Up for Vote #2: Lessons Learned From Research and Practice in SIG Schools

This is the second blog in the Up for Vote series focused on much needed Congressional action to reauthorize the framework legislation for federal education policy. Our recommendations are based on AIR’s years of research and direct work with states and districts to improve the quality of schooling. In this blog, we focus on the Elementary and Secondary Education Act (ESEA) and ways to improve our lowest-performing schools. Next up: Federal Student Aid data and HEA.

Successive federal efforts to tackle the entrenched challenges of persistently low-performing schools have fallen far short of their goal. Some of these efforts—Comprehensive School Reform Demonstration (1998) and the No Child Left Behind Act (2002), which included School Improvement Grants later expanded under ARRA (2009)—have yielded pockets of success. But widespread, dramatic gains among the nation’s worst performing schools have not materialized – yet.
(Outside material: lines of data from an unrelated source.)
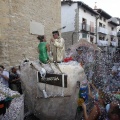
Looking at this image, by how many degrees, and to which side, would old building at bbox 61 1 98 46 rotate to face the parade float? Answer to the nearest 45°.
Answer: approximately 45° to its right

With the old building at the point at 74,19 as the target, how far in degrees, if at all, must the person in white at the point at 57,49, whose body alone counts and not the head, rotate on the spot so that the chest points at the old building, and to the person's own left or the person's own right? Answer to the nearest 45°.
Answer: approximately 135° to the person's own right

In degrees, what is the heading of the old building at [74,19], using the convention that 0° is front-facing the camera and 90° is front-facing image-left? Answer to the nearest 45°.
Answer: approximately 315°

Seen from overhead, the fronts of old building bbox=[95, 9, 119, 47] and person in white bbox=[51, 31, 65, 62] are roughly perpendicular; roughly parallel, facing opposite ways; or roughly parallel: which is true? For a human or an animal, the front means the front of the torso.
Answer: roughly perpendicular

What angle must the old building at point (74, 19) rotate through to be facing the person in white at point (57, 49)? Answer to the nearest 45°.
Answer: approximately 45° to its right

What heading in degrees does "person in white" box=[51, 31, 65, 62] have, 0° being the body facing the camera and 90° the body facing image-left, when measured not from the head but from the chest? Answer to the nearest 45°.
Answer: approximately 45°

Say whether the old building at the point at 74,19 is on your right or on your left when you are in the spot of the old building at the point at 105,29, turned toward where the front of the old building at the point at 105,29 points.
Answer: on your right
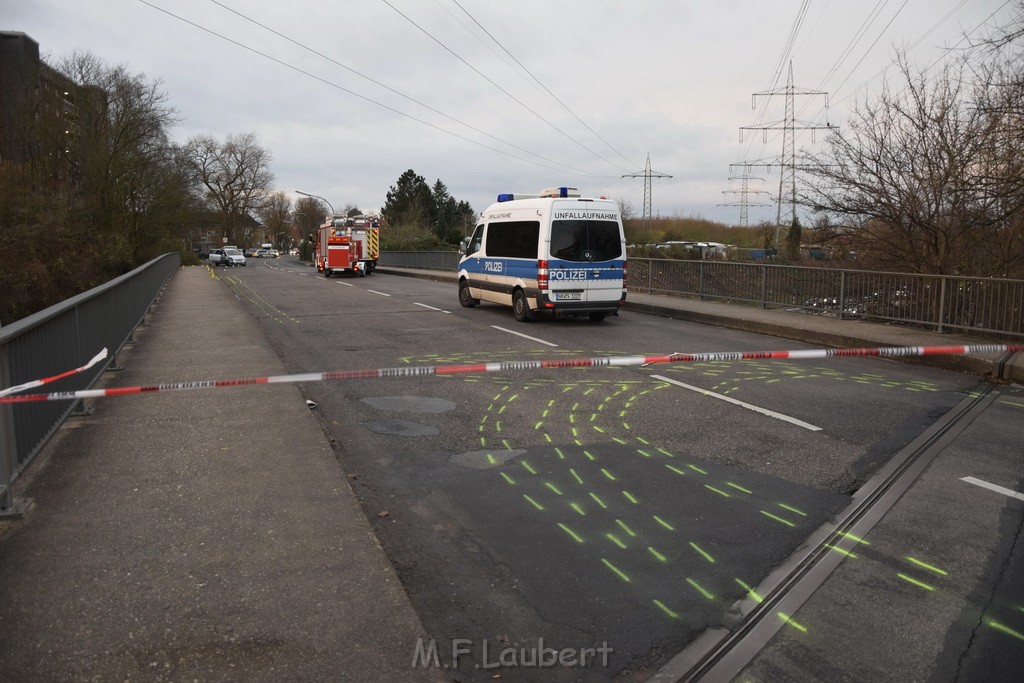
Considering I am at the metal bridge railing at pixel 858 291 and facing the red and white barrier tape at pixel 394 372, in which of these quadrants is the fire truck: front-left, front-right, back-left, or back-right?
back-right

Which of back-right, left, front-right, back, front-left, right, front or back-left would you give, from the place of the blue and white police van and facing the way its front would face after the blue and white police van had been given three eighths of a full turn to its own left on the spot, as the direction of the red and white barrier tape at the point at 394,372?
front

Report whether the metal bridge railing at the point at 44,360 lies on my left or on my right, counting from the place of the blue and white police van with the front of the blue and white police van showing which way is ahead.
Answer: on my left

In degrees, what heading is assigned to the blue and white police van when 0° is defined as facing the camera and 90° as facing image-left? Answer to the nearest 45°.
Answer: approximately 135°

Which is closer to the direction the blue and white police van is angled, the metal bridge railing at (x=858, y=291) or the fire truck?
the fire truck
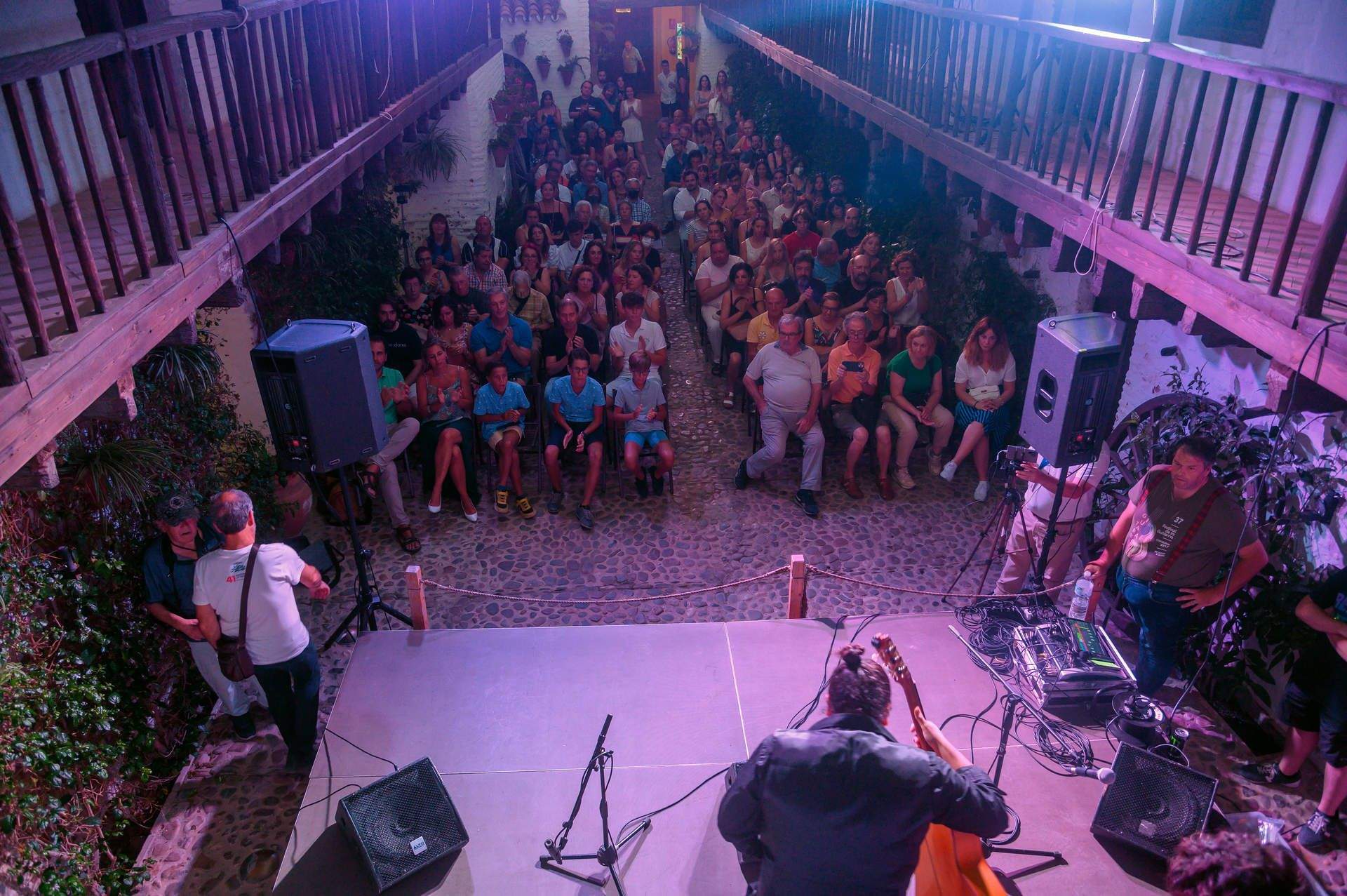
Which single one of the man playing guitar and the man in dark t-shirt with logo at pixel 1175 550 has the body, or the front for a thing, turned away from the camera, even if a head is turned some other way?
the man playing guitar

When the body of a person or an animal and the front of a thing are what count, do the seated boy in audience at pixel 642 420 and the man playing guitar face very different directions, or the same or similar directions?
very different directions

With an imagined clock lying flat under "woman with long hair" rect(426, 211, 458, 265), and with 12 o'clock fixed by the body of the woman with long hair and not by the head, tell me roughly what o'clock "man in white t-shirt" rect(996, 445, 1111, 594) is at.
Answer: The man in white t-shirt is roughly at 11 o'clock from the woman with long hair.

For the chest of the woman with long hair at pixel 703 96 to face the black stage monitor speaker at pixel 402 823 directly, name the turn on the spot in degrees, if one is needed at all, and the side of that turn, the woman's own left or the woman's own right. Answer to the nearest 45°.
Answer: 0° — they already face it

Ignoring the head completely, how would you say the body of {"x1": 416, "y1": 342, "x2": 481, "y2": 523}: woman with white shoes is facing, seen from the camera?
toward the camera

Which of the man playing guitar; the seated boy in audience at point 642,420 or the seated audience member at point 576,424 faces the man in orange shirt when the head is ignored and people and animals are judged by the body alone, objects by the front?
the man playing guitar

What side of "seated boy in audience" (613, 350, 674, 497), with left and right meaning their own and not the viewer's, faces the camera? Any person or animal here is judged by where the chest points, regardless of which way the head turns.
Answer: front

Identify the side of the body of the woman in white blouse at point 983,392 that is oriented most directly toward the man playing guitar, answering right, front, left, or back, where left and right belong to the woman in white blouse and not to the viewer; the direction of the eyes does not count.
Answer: front

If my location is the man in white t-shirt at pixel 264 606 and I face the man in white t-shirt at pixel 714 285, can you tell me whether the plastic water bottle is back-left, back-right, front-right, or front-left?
front-right

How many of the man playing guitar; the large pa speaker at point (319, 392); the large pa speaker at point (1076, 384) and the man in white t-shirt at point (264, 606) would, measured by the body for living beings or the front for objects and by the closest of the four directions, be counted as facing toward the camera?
0

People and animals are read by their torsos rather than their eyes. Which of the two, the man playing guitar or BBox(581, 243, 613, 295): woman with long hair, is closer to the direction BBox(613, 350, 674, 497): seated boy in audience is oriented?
the man playing guitar

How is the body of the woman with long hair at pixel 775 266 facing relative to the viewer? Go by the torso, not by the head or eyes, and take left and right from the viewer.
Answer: facing the viewer

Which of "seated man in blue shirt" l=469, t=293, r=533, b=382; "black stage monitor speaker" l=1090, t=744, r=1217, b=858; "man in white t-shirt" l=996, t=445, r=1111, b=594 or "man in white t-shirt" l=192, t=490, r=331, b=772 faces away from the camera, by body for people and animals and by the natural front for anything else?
"man in white t-shirt" l=192, t=490, r=331, b=772

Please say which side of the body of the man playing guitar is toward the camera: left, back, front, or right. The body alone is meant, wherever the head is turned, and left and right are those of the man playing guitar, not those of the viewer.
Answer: back

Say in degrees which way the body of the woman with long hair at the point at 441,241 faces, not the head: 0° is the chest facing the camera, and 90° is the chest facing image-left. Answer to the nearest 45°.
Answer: approximately 0°

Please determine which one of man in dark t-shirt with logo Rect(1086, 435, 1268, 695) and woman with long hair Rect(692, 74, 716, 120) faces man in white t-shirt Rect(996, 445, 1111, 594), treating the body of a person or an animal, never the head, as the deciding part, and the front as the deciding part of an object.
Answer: the woman with long hair
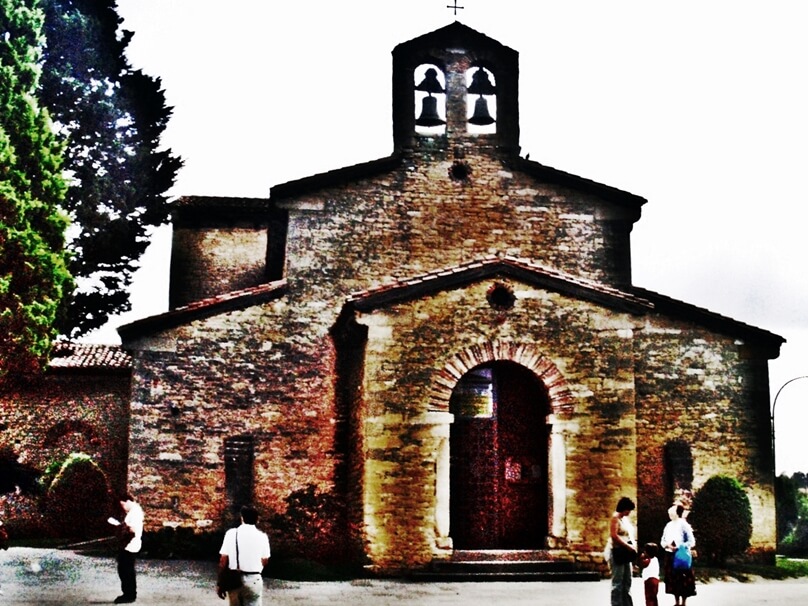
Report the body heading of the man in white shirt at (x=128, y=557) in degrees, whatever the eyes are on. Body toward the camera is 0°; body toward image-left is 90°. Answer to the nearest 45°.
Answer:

As Congress begins to draft the next iteration of the Elementary and Secondary Education Act, it should pay careful attention to research results and lessons learned from the field that may point the way to improving the schools that often serve our most vulnerable children. Reflecting on AIR’s work in both research and in-school technical assistance, we offer three ways ESEA can build capacity in low-performing schools.

1. Improve human capital management. A school’s primary assets are the knowledge, skills, dedication, and commitment of the adults who serve the students. Decades of research have documented the critical role of strong leadership and highly skilled teachers on school improvement and student achievement. Yet, research also shows that schools with higher percentages of low-income and minority students are more likely to be staffed by the least experienced, less qualified teachers and principals.

NCLB and SIG sought to remedy this by mandating that teachers demonstrate they are “highly qualified” and requiring that SIG schools replace their principals and, in some cases, replace half of the teachers. But there were unintended consequences—among them, high turnover rates among SIG educators and administrators and the placement of underqualified, unmotivated principals in these very challenging schools.

In the next round of reauthorization, policymakers should build on the work of districts that have boosted achievement through a strategy of developing strong human capital systems. These systems focus on hiring teachers with the right skills and dispositions, placing these teachers in the schools that need them most, and supporting teachers’ professional learning.

A revised ESEA should:

  • ensure that the strongest teachers are in the lowest-performing schools;
  • ensure that experienced, well-trained principals are matched with low-performing schools; and
  • protect the lowest-performing schools from becoming the schools of last resort for underperforming teachers and administrators who are “involuntarily transferred” from other schools.

2. Make districts part of the solution. The health of schools—and their prospects for sustainable improvement—are inextricably linked with the capacity of their school districts. There are compelling examples of coordinated, coherent district supports for low-performing schools. But sadly, there are cases of districts that simply do not work in the best interests of these schools. Lawmakers should seek to identify and support districts with longtime low-performing schools. The new ESEA should:

  • create incentives for districts to engage in system-wide school improvement efforts;
  • Identify the key capacities districts need to bring system-wide reform; and
  • empower states to intervene if low-capacity districts are holding back their struggling schools.

3. Eliminate piecemeal attempts. A remarkably consistent finding in research and our experience in the field supporting low-performing schools is the lack of coherence in their improvement efforts. School improvement plans are too often composed of multiple, disconnected, and often short-lived activities billed as the solution to their academic challenges. This constant churn of disjointed improvement efforts builds cynicism and initiative fatigue among teachers, principals, students and parents while failing to make a difference in student achievement. The new ESEA should require that School Improvement Plans go beyond simple compliance documents and:

  • include clearly articulated theories of action that explain how the proposed improvement initiatives will work together to make improvements;
  • be based on a needs assessment that identifies the root causes of low student performance; and
  • are implemented in sequential steps based on evidence of best practices and the priorities of the needs assessment.

We know that chronically low-performing schools can improve; we have sufficient proof-of-concept cases to convince us of this. Researchers have documented case studies of schools that turn around a history of low performance. Educators and practitioners know from their own experiences that a history of low performance is not a life sentence. Crafting a policy that strengthens failing schools and breaks their cycle of low performance calls for a balance of flexibility and accountability. Armed with this knowledge, Congress can lead the way with a new ESEA and show that we have not given up on our neediest schools.

Kerstin Carlson Le Floch is a managing researcher and Catherine Barbour is a principal technical assistance consultant at AIR.